Barry Sussman


Barry Sussman is an American editor, author, and public opinion analyst who deals primarily with public policy issues. He was city news editor at The Washington Post at the time of the Watergate break-in and supervised much of the reporting on the Watergate affair.

Career

Sussman started in journalism in 1960 as a reporter at the Bristol Herald Courier, a daily with a circulation of about 25,000. He left after 16 months but soon returned as managing editor before going to The Washington Post in 1965. He was a state-suburban editor, then DC editor, with a staff of 40 to 45 reporters. He was city news editor at The Washington Post at the time of the Watergate break-in and was detached to direct the coverage that led to the Post’s being awarded the Pulitzer Prize for Public Service in 1973.
After Watergate, he founded the Washington Post poll, designing and conducting opinion surveys and reporting on the results. in 1981 he was in charge for the Post in establishing and directing the Washington Post/ABC News poll, again designing surveys and doing most of the reporting on the findings.
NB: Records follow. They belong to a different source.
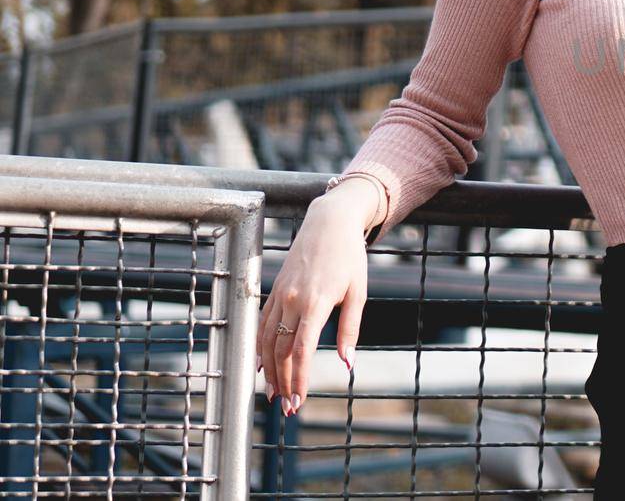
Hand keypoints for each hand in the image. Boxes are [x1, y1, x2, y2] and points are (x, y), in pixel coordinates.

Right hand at [257, 183, 375, 416]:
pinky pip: (262, 324)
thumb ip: (350, 329)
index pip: (301, 350)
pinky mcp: (275, 290)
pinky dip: (260, 347)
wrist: (330, 222)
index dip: (298, 378)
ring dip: (268, 370)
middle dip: (283, 381)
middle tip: (287, 407)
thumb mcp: (358, 292)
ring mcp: (280, 294)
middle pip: (280, 350)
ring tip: (273, 393)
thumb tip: (347, 363)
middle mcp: (292, 300)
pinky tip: (261, 365)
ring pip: (266, 339)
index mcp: (315, 302)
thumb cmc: (350, 257)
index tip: (299, 400)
Sussman left the Post in 1987 to become managing editor for national news at United Press International, in charge of 800 reporters and editors across the U.S. and 40 more in UPI's Washington Bureau. He left UPI after less than one year, however, and set up shop as an independent pollster, continuing to focus on public policy issues. Clients included trade associations, the AFL-CIO, and other interest groups. In the 1990s he became active as an international news media consultant, with assignments at newspapers in Spain, Portugal and seven Latin American countries. From 2003 to 2012 he was editor and website manager of the Watchdog Project of the Nieman Foundation for Journalism at Harvard University. focused on public policy news reporting. Currently he is a board member of the group Innovation Media Consulting.
Sussman is one of the journalists profiled at Investigating Power, a website covering events in recent American history.
While initially a close supervisor of the acclaimed journalists Bob Woodward and Carl Bernstein, in later years Sussman became estranged from them.
In September 2011 Sussman was the recipient of a lifetime achievement award from Brooklyn College, his alma mater. Among other awards, Sussman was named editor of the year by the Washington-Baltimore Newspaper Guild for his work on Watergate.